How to Attain Financial Independence

How to Attain Financial Independence

What is financial independence?

Financial freedom means having enough money & control over it to live a life the way you want to. You can do what you like, with the people you like, & at the time you like.

Whether it’s spending time with loved ones, traveling the world, enjoying your time at home, or pursuing your passions.

Once you achieve financial freedom, you’re no longer strict with a schedule. You can wake up when you want, eat what you want, wear what you want & sleep when you want. There’s no need to schedule your daily routine according to your boss’s timetable.

Financial independence designs a lifestyle of stress that brings happiness & fulfillment.


What do you need to achieve financial freedom?

As we discussed earlier you need to have enough financial strength to cover your monthly & annual expenses. That means having investments that make money for you without needing to work.

The money from investments we called passive income. Once your passive income can cover your all expenses you are ready to get your financial freedom.


How much investment do you need to get financial freedom?

The first thing you need to do is figure out how much you spend each month. How much money do you need for a month? Multiply that monthly expense by 12 to know your annual expenses.

Once you know how much need every year to live, you can now look for suitable investments that can give you that much money. Let’s do some basic calculations to understand this.

As the latest data shows the average monthly expenses for one person in 2022 were $3,693. Let’s multiply this number by 12, then we get annual expenses for one person. $3,693 * 12 = $44,316. One person’s annual expense in the USA is around $45,000.

If you are a person who has a family this number may be different. The average household’s monthly expenses were $6,081 in 2022 which gives the annual expenses of $6,081 * 12 = $72,972.

The next step is to find investments to cover this annual expense.


Investment Returns in Different Asset Classes

When we talk about investments, you can put your money in stocks, bonds, real estate, or gold. To reach financial freedom, you need to earn passive income.

That means your investments should give you money like every month, every three months, or yearly. Stocks pay you dividends, bonds give you interest, and real estate gives you rental income.

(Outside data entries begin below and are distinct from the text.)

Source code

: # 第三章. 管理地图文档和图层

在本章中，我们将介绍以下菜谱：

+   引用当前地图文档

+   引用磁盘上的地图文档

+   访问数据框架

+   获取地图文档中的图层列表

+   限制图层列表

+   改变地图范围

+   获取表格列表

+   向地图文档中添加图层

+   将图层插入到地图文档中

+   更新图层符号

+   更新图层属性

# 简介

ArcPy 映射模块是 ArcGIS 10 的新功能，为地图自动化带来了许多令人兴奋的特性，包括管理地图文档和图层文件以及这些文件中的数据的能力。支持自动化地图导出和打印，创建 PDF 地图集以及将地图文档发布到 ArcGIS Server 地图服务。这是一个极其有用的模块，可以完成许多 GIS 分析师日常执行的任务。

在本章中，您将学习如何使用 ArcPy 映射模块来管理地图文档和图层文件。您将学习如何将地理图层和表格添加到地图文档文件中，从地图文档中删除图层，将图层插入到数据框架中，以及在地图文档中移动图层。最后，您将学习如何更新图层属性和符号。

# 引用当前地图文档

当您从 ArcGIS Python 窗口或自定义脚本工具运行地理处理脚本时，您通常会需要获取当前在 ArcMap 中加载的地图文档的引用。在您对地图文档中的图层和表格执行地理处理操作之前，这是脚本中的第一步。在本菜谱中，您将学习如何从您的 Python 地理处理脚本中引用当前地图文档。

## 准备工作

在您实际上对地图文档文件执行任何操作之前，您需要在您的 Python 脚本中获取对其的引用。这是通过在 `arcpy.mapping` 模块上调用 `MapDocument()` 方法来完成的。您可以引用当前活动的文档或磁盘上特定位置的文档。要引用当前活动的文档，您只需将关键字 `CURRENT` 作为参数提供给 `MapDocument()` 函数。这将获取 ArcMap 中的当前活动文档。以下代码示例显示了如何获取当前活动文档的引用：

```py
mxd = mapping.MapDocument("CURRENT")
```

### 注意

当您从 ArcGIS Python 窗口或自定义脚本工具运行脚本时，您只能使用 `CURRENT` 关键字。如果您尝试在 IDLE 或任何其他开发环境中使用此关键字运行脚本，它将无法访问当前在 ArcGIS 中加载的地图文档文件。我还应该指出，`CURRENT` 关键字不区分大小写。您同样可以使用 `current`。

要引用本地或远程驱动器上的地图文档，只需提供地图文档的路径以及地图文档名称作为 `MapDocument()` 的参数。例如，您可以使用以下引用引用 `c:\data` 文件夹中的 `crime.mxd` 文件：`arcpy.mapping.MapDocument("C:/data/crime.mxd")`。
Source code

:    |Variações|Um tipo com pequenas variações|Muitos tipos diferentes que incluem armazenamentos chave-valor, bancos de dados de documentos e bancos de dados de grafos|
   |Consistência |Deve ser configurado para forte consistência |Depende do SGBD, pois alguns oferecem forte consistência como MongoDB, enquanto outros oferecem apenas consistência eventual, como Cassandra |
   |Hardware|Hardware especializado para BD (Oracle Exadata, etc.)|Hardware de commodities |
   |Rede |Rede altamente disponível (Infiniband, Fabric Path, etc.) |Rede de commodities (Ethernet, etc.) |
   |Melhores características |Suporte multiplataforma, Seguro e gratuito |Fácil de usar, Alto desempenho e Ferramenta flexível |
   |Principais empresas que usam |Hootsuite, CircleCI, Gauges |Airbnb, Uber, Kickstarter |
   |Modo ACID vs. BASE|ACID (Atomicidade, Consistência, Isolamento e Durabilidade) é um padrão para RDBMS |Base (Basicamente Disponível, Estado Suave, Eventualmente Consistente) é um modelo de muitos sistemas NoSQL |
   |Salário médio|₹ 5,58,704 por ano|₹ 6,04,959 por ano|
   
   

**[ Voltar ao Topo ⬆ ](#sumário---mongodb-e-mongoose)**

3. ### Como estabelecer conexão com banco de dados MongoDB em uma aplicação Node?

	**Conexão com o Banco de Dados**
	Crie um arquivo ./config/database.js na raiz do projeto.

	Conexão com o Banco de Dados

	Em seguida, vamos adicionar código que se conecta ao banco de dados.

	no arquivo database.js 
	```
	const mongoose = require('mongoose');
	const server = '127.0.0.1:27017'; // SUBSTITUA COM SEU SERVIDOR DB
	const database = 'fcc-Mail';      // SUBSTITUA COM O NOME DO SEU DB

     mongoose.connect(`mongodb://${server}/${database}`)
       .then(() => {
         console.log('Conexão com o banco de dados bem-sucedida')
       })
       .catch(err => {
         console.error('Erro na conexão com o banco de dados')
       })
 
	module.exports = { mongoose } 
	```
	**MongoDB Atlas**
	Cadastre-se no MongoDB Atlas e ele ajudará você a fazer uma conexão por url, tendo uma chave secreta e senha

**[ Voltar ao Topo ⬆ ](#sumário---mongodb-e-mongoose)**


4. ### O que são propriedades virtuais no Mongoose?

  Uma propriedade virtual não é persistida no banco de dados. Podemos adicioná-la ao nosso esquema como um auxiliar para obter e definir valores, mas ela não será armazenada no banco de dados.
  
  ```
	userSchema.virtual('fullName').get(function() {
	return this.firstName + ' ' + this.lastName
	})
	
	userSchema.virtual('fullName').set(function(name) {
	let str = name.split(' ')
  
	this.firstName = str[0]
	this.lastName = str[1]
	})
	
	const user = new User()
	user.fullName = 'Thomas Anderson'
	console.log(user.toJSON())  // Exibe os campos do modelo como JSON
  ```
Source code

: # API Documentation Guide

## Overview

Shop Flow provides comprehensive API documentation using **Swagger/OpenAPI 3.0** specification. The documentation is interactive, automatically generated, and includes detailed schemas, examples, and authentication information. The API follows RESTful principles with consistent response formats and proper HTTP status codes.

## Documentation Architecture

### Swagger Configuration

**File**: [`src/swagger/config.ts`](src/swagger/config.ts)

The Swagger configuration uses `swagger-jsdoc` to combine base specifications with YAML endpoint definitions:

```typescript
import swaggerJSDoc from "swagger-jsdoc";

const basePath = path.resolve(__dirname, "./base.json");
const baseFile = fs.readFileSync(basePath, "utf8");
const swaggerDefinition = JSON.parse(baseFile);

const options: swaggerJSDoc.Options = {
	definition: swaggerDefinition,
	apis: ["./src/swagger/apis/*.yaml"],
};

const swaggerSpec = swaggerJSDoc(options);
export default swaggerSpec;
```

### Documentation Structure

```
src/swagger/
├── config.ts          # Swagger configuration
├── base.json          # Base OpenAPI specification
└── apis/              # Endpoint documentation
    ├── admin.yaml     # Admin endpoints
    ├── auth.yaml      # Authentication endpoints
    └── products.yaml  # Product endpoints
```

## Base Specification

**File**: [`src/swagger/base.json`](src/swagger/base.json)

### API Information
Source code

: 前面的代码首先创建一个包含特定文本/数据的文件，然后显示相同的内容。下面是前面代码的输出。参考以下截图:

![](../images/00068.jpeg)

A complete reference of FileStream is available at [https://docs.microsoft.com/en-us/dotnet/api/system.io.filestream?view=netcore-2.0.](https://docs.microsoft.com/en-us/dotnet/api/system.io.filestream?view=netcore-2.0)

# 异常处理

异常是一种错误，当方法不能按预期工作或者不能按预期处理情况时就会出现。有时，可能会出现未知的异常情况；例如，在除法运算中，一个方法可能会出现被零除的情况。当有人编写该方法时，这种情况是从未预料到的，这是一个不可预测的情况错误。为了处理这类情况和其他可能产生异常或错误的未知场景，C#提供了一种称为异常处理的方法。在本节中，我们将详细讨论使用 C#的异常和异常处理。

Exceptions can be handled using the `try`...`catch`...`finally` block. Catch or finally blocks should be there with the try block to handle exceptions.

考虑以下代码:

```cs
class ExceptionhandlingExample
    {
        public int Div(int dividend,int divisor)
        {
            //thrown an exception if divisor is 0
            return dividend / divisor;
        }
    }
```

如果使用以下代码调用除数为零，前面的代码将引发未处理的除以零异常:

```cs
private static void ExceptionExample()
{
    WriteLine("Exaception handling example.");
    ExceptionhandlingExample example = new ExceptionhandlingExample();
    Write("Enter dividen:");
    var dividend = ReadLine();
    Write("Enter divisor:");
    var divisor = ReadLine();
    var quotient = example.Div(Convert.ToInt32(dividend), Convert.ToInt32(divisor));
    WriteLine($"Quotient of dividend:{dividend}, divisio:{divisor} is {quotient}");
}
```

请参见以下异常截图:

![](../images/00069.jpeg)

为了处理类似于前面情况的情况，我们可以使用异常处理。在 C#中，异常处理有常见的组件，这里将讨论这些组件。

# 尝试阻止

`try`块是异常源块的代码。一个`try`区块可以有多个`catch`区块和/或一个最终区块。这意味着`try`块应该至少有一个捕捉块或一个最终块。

All these returns are passive income. But gold doesn’t produce such passive income, so let’s leave that out for now. Next, we need to compare how much investment return, and passive income each of these investments generates for us.

The average annual return on the S&P 500 for the last decade or so is 15.3%. This means if you invest your money in the S&P 500 you would get a 15.3% annual return for your investment.

The 10-year treasury rate in the USA is 4.61% now.

The average annual return on real estate in the U.S. is 10.6%.

Let’s say you are going to build a diversified investment portfolio that includes stocks, bonds & real estate. Let’s say the average annual rate of return is 10%.

If you are a single person you need $44,316 annual income to cover annual expenses & your diversified investment portfolio gives you a 10% return. The total investment you need to build to cover this expense is $44,316 * 10 = $443,160.


How to build an investment portfolio?

Once you see a big number like this the first thing that comes to your mind is you would never be able to build an investment portfolio & get financial independence.

But the truth is this is not a very big, impossible goal to achieve. This is not rocket science. But you have to build some basic very important skills to climb this ladder.

The first basic skill you need to develop is saving skill. No matter how much money you make the important factor is how much money you save.

Let’s say you are an average American citizen & you earn $60,000 per year. You need to at least 10% of your income, $6,000. The person who does not save $6,000 when he gets $60,000 income will never save $60,000 when he/she gets $600,000 income.

Most people fail beginning of the journey by not saving money. You have to start now, you have to save money no matter how hard your life is. The very next thing people do not care about is they do not invest their money, they gamble with their money.

They want to spend $10,000 money today & make it $100,000 in next year. That is not how this world works. You have to be very patient to get results from your investments. You will get lucky to multiply your investment by 10 times within a very short period, this is just pure luck & you can’t expect this luck forever.

You must let your compound engine do its work year after year. In that period only thing you need to do is invest regularly, invest every month, invest every year.

If you are an active stock picker you would have to study about each stock/company before you invest. You have to read a lot of books, and financial reports, and listen to great investors’ lectures. A lot of work to do. Without doing hard work you cannot become a successful stock picker.

If you are not a stock picker you can invest your money in an index like S&P 500. All you need is to put some portion of your paycheck month after month no matter what economic condition is. A lot of people are not able to do this & that is why they never achieve financial freedom.